While it limits the number of flights per day, de Soto said Alpine could not provide data except on the number of passengers it flies per year.

The 10-year average is 12,414 passengers, with 13,000 predicted for 2011 and 10,406 in 2010. It was 1996, she said, that had the highest volume with 21,401 passengers.

Commercial operations and charters are defined along with emergency services.

While schedule D forms part of the lease, de Soto told council Alpine is amenable to it being reviewed and amended annually with input from the Heliport Monitoring Committee.

Coun. Hans Helder, however, felt the nuisance clause could be strengthened. He proposed a defeated amendment to require Alpine to hire a contractor to review flight paths, patterns and frequency.

While unsuccessful, Helder said the only source of information for the committee is Alpine itself and he would prefer the group begin its work with reliable, independent baseline data.

Coun. Joanna McCallum put forward a failed motion to postpone all lease negotiations until after a committee is formed and spent a year observing operations.

She said establishing the committee after signing a 25-year lease is window dressing on the concerns of the community and backwards.

“It gives (the committee) the opportunity to address the concerns of the community,” she said, adding the group can bring back best practices and recommendations to drive the terms of the lease.

The heliport was constructed by the province for the 1988 Olympics and the Town established a commission to operate it with three different companies running flights out of it.

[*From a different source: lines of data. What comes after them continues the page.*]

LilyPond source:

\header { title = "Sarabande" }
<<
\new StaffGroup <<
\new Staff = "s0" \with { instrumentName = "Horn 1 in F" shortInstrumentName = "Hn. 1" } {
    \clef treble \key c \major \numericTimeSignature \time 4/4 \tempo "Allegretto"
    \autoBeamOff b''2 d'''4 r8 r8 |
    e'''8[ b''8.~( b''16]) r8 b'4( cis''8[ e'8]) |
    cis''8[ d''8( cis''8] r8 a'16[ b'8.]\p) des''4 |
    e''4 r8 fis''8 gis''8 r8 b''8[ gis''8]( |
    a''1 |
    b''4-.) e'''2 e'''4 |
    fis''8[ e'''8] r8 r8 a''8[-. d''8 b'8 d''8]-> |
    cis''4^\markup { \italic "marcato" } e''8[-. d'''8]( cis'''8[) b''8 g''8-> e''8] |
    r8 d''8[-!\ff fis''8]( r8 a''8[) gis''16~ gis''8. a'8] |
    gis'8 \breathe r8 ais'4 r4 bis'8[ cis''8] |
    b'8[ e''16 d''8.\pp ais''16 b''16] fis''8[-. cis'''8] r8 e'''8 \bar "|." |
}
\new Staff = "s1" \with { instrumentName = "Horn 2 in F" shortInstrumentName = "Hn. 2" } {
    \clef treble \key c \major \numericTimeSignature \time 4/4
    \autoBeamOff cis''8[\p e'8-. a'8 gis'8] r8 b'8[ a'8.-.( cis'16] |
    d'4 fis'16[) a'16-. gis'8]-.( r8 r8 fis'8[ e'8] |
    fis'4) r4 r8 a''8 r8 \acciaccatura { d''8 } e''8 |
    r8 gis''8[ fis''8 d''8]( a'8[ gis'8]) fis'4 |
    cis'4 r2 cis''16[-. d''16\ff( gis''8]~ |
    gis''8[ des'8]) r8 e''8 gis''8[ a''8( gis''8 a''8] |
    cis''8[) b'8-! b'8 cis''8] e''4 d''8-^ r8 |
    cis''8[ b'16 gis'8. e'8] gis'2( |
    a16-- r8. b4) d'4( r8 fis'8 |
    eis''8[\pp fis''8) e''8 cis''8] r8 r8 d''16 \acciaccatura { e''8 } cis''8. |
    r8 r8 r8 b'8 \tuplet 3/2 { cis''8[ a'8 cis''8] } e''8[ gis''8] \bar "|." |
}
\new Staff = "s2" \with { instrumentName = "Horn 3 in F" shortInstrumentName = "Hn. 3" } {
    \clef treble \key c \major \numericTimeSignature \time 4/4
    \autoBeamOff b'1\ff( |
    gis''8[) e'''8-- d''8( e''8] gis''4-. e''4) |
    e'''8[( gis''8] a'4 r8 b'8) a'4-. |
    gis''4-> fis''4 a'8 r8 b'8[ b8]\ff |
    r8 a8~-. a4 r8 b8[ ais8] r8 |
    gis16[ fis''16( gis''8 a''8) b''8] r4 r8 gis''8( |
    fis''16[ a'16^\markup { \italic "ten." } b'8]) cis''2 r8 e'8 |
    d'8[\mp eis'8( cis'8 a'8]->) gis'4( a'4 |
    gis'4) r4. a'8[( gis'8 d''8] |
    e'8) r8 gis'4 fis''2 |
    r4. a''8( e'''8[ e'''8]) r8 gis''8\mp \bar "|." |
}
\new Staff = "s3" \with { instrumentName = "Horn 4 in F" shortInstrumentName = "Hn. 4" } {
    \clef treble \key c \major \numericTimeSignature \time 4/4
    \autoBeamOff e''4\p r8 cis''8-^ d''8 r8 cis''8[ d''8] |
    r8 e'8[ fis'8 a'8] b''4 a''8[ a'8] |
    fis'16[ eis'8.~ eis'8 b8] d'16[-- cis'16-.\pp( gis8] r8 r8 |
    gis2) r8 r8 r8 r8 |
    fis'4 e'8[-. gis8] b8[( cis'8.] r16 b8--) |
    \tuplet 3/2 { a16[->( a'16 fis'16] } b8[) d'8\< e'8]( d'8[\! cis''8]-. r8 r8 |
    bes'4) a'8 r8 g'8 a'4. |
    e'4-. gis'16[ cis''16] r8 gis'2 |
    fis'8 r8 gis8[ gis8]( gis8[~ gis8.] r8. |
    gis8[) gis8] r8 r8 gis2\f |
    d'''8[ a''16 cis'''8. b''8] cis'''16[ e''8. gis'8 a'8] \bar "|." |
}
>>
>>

By 1991, the province and the Town approved the Canmore Airport Vicinity Protection Area, which established rules and regulations regarding development near the airport.

It was, said de Soto, the first of its kind in Canada and has since been used as a model across the country.

However, in 1994 the province sold the land to the municipality and a condition of that sale was the land must remain a heliport.

The heliport belongs to the Town of Canmore which also holds the licence for it to operate.

Because it is a public facility, that means private helicopters may land and fuel in Canmore.